Finding a sub-list within a list, in Python

    a left-handed Jamaican woman finding a sublist in a list at a beach-front home-office

 

Existing?

 As part of a larger project, I thought I might need to search for a sub-list within a given list, and because I am lazy i did a quick google and did not like the answers I found.I started with the thought that the best algorithm for me would be to start searching from the index of the first item in the sublist and so on, but none of the googled answers used list.index.

I decided then to create my own 

My version

Well I want to use list.index. If the item is not in the list then it raises an error, so I'll need a try-except block too.

I look for successive first item from the sub-list in the list and if found, accumulate the index in the answer and move on to search for the next match.

It seemed easy to add flags to:

  1. Stop after finding a first index of the sub-list in the list.
  2. Allow overlapping matches  or not. [1,0,1] is found twice in [1,0,1,0,1] at indices 0 and 2, but only once if overlapping is not allowed
#!/bin/env python3
#%%
from typing import Any


"""
Find instance of a sub-list in a list
"""

def index_sublist(lst: list[Any],
                  sublst: list[Any],
                  only_first: bool=False,
                  non_overlapping=False,
                  ) -> list[int]:
    "Find instance of a (non-empty), sub-list in a list"
    if not sublst:
        raise ValueError("Empty sub-list")
    if not lst:
        return []
   
    first, ln = sublst[0], len(sublst)
   
    if len(lst) < ln:  # Reddit: check sizes
        return []
   
    ans, i = [], 0
    while True:
        try:
            i = lst.index(first, i)
        except ValueError:
            break
        if lst[i: i+ln] == sublst:
            ans.append(i)
            if only_first:  #Reddit: Only_first calc now fixed
                break
        i += ln if non_overlapping else 1
   
    return ans

#%%
def test():
    assert index_sublist([], [1], only_first=False) == []
    assert index_sublist([1], [1], only_first=False) == [0]
    assert index_sublist([1,0,1], [1], only_first=False) == [0, 2]
    assert index_sublist([2,1,0,1], [1], only_first=True) == [1]
    assert index_sublist([2,1,0,1], [1, 3], only_first=False) == []
   
    assert index_sublist([1,0,1,0,1], [1,0,1],
                         only_first=False,
                         non_overlapping=False) == [0, 2]
    assert index_sublist([1,0,1,0,1], [1,0,1],
                         only_first=False,
                         non_overlapping=True) == [0]

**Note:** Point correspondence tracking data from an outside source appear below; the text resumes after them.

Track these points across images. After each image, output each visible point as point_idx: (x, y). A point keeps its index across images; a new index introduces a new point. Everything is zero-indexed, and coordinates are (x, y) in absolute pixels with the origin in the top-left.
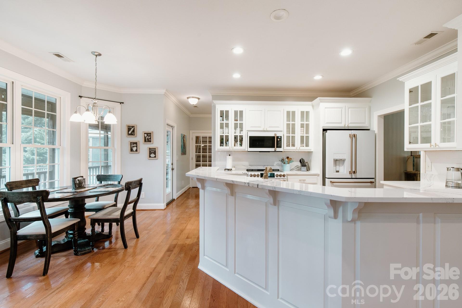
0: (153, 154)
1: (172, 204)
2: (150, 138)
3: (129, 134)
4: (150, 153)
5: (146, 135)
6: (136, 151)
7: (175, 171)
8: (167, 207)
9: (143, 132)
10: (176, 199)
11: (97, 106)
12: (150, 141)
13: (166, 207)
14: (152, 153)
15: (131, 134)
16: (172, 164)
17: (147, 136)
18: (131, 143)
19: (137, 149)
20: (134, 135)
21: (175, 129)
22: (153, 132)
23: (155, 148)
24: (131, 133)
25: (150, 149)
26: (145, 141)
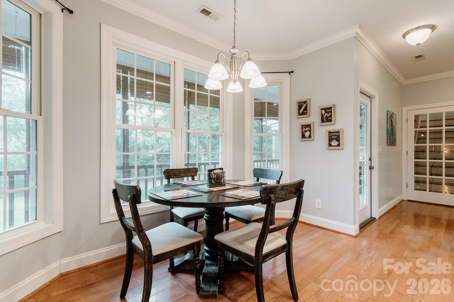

    # Reddit: Extra checks
    assert index_sublist([2,1,0,1,2,1,2], [1, 2],
                         only_first=True) == [3]
    assert index_sublist([2,1,0,1,2,1,2], [1, 2],
                         only_first=False) == [3,5]


#%%
if __name__ == '__main__':
    test()

# %%

STOP PRESS!

A Reddit commenter spotted a bug that I fixed and added a couple of extra tests for.

End.